SBtab TableName='Parameter' Document='myModel' !!
!ID | !DefaultValue | !Std | !Unit | !Scale |
---|---|---|---|---|
kf1 | -1.8 | 0.1 | s^(-1) |
natural logarithm |
… | … | … | … | … |
Here the !Scale
column is optional, but often useful; several values are possible: log10
,log
,linear
(in various spellings). If missing linear
is assumed.
Expression
mathematical sub-expressions that can be used in reaction fluxes. Can be used to encode thermodynamic relationships between parameters, model an input signal. This is used to assign a name to an algebraic expression.
SBtab TableName='Expression' Document='myModel' !!
!ID | !Unit | !Formula |
---|---|---|
KD_1 | nM | (KD_3*KD_4)/KD_2 |
… | … | … |
Compound
In SBML language, these are species.
SBtab TableName='Compound' TableType='Compound' Document='myModel' !!
!ID | !Unit | !InitialValue |
---|---|---|
PP2B_CaM | uM | 0.0 |
… | … | … |
There are several optional columns, e.g. !IsConstant
and !Type
. These variables are usually used as state variables in an ODE framework.
Reaction
SBtab TableName='Reaction' TableType='Reaction' Document='myModel' !!
!ID | !KineticLaw | !IsReversible | !ReactionFormula |
---|---|---|---|
Reaction1 | kf*A*B-kb*C |
TRUE |
A + B <=> C |
… | … | … |
Output
!!SBtab TableName='Output' Document='myModel'
!ID | !Unit | !Formula |
---|---|---|
CaPerCaM | 1 | totalCa/totalCaM |
… | … | … |
A unit of 1
means the same as 'dimensionless'
in SBML.
Event
Events will interrupt the solver in the rgsl package, change the valuse of input parameters, or state variables, and then re-initialize the ODE solver to continue from there.
SBtab TableName='ActivationEvent' Document='myModel' !!
!TimePoint | !Time | >SET:Calcium |
---|---|---|
Event0Time0 | 0.0 | 200 |
… | … | … |
Possible operations in >OP:ID: SET
,ADD
,SUB
,MUL
,DIV
, while ID can refer to any parameter or state variable (compound).
Experiments
SBtab TableName='Experiments' Document='myModel' !!
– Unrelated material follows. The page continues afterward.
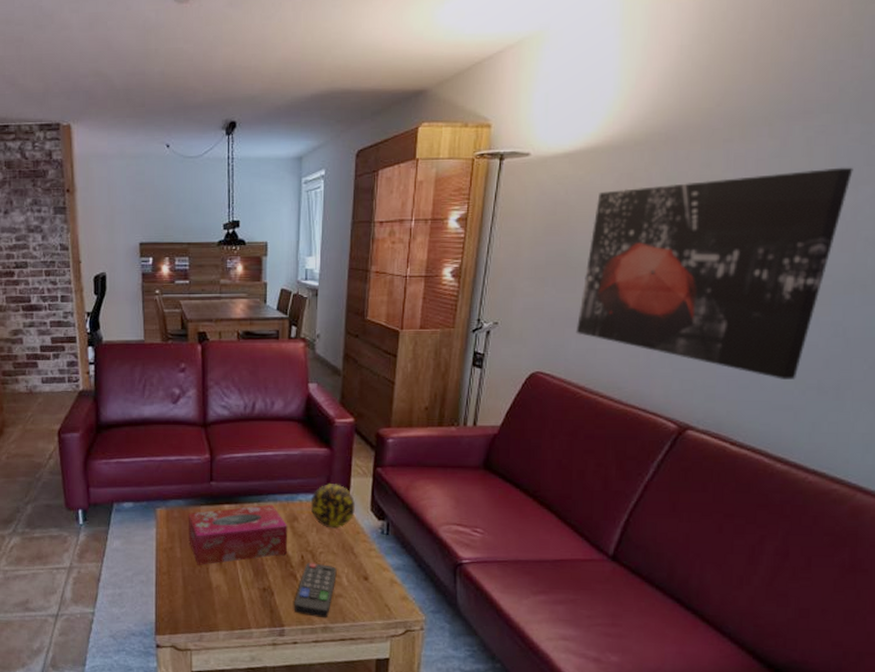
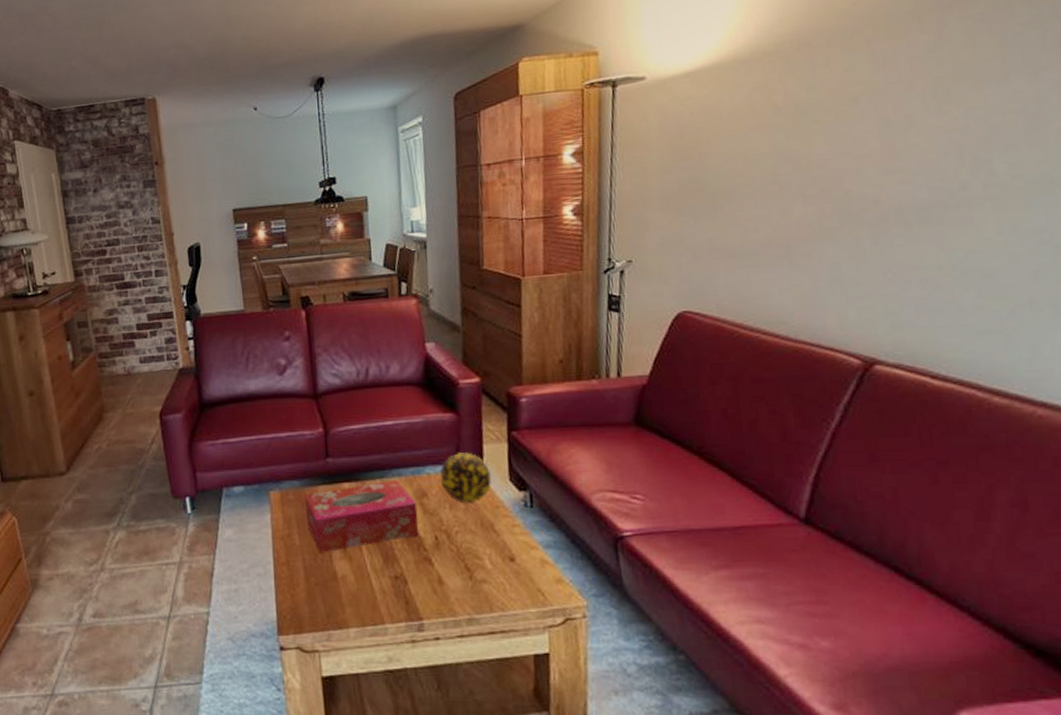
remote control: present [293,563,337,619] -> none [431,544,478,609]
wall art: present [576,167,853,380] -> none [723,54,1029,299]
!ID | !Type | !Time | !T0 | !Event | !Citation |
---|---|---|---|---|---|
Bradshaw2003Fig2E | Dose Response | 600.0 | -100.0 | Activation0 | https://doi.org/10.[…] |
… | … | … | … | … | … |
where Type
is: Time Series
, or Dose Response
. The initial time for the ODE \(t0\) corresponds to the beginning of the experiment setup: !T0
(the time value). The plain !Time
is the default time of measurements; for dose response experiments, this is the only place to specify the measurement time. !Event
names the table that contains instructions for scheduled events (see above). The !Citation
column is entirely optional.
Alternatives
A user can circumvent this entire format by just writing the C code or R code for the model by hand or an entirely different tool, such as VFGEN itself, or an SBML related project like SBFC that generates code. Or, if the model is small enough, you can also write these files using a text editor without any other tool.
The data we load from SBtab files is stored as a list in R, each item is itself a list of data.frames or vectors (it’s not an opaque object). A user can just create such a list (e.g. in an R script), if they want to avoid SBtab. If the data is stored in an entirely different format, such as an hdf5 file, it could be read using e.g. hdf5r and re-roganized into a list like this.